Because I’ve got another big book deadline looking me in the face this week, I thought it apropos to republish this post from October 2008 about hosting overnight guests in your home. With the holiday season fast approaching, most of us either have guests headed our way, or we’ll soon be guests ourselves.
As you’re reading this, we are hosting out-of-town guests in our home for a few days. Some people where we live kindly refer to us as a “bed and breakfast” because we have so many guests pass through our hallways – and we love it.
We don’t have a lot of room, but we do our best to make room for anyone who needs a pillow to rest their head for the night. Part of our family’s mission statement is to extend love to those around us, so we feel like making our home a haven for all who enter is a small way we can honor our relationships.
Yes, it’s a bit exhausting to have extra people within your walls, and yes, it does provide more work – for a time. But really, we truly love having guests. They usually play with our children, which everyone enjoys, and it provides us a nice break from the hum-drum of daily life. Hosting guests doesn’t have to be a pain – it can be something you look forward to.
Here are 10 ways you can help visitors feel more at home.
1. Be yourself.
Truly. Most house guests aren’t expecting a perfectly immaculate house, and if they are, there’s no point in loading your shoulders with the pressure to try. The best kind of guests are there to see you, not you on stage.
2. Let your guests be themselves.
Really mean it when you say, “Make yourself at home.” If you’re willing to have guests, be willing to let them put their feet up on your coffee table. This is within reason, of course – don’t let manipulative people treat you like a doormat.
3. Provide extra toiletries.
We have a basket of basic essentials that we bring out for overnighters, and we leave it on the guest bathroom counter for them to help themselves. It’s nothing fancy — just toothpaste, soap, lotion, shampoo and conditioner, and unopened toothbrushes. I stock up on some of these items when they’re on sale, and this is also a great use for those travel-sized freebies from hotels.
4. Make things easy to find.
When guests first arrive, have all their needed towels either out on the bathroom counter, or on their bed or night stand. If they’re early risers — earlier than you, anyway — leave out some basic breakfast goodies for them to help themselves. Don’t forget the dishes and silverware, too.
If they arrive after a long trip, put a little basket of refreshments on their night stand. A simple bottle of water, a package of nuts, maybe a banana, and a little welcome note can really make them feel welcome.
5. Keep coffee and tea on hand.
Even if you don’t drink it, a coffee drinker is always thankful to have the means to make a cup of joe in the morning. It doesn’t have to be anything high-end if you don’t drink it, but make sure it’s fresh.

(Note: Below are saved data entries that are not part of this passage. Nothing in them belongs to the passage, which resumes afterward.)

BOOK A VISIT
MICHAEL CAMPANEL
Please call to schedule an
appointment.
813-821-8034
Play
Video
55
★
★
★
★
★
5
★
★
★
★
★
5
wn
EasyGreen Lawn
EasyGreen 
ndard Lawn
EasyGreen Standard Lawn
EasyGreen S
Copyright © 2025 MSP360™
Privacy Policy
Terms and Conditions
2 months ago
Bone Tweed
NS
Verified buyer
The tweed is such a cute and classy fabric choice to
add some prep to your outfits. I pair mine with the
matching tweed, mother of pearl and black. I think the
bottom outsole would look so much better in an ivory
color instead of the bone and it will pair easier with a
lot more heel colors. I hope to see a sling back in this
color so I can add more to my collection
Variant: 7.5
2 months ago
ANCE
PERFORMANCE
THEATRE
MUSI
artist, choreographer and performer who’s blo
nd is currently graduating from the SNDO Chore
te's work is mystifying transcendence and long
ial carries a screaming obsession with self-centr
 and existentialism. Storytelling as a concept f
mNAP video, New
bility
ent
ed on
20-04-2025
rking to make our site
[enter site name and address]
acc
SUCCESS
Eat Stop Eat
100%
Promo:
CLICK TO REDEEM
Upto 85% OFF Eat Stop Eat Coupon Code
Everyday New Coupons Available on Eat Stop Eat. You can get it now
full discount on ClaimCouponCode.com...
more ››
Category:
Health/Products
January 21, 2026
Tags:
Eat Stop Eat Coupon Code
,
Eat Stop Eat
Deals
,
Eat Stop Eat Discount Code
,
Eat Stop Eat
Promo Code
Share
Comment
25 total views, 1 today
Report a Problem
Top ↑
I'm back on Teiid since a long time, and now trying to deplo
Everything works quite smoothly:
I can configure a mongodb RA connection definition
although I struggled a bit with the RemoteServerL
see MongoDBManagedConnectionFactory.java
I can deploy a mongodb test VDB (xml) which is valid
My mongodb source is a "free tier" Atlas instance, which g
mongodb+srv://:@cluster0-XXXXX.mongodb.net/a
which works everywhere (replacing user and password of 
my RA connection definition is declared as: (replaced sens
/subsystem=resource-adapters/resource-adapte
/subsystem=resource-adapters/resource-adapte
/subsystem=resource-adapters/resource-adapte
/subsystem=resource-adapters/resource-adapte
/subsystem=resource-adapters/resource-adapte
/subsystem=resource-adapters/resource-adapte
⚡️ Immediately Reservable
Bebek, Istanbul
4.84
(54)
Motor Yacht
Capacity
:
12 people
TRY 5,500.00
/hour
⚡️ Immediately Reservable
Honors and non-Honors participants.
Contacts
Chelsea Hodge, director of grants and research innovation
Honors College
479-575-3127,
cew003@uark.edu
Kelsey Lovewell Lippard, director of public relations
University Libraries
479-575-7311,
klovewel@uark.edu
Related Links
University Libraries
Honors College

6. Create some simple extra touches.
Place an inexpensive flower in a small vase on their night stand. Provide a great-smelling candle and a book of matches. Make sure there’s an alarm clock available, too.
Photo by Virginia
7. Provide reading material.
Collect a few magazines and put them in an easy-to-reach basket near their bed. Maybe even select a good book of short stories (short stories are good, so that guests can actually finish what they’re reading, as opposed to a long novel). If there’s something you’ve really wanted your house guest to read, now’s a great time to oh-so subtly leave it on the night stand, waiting to be read.
8. provide information about where you live
. If they’re in town on vacation, provide some brochures about tourist spots, a map, and maybe something unique about where you live for them to enjoy while they’re in town — a book from a local author, a travel guide, or a CD from a local musician.
9. Let them help around the house.
Don’t put them to work, of course, but I’ve learned after having 25 overnight guests this year alone, people will be more relaxed and feel less like an intruder if you say yes to their inevitable question, “Can I do anything?” Let them do something small, like set the silverware at the dinner table, or stir the soup bubbling on the stove. Chat with them while you work together.
10. Keep your immediate family’s time sacred.
This can be challenging, depending on the situation, but do your best to still spend some quality time with just those in your household. This is especially true if you have small children, who don’t always understand why Mom is busier than usual, or why a new person is sleeping in their playroom. It doesn’t have to be anything major — simply continuing with the usual bedtime story, or snuggling on the couch and asking about her day — can keep little ones content and less likely to act up for attention.
Do you like having guests in your home? What’s the hardest part about it? Share your hosting tips that work well for you.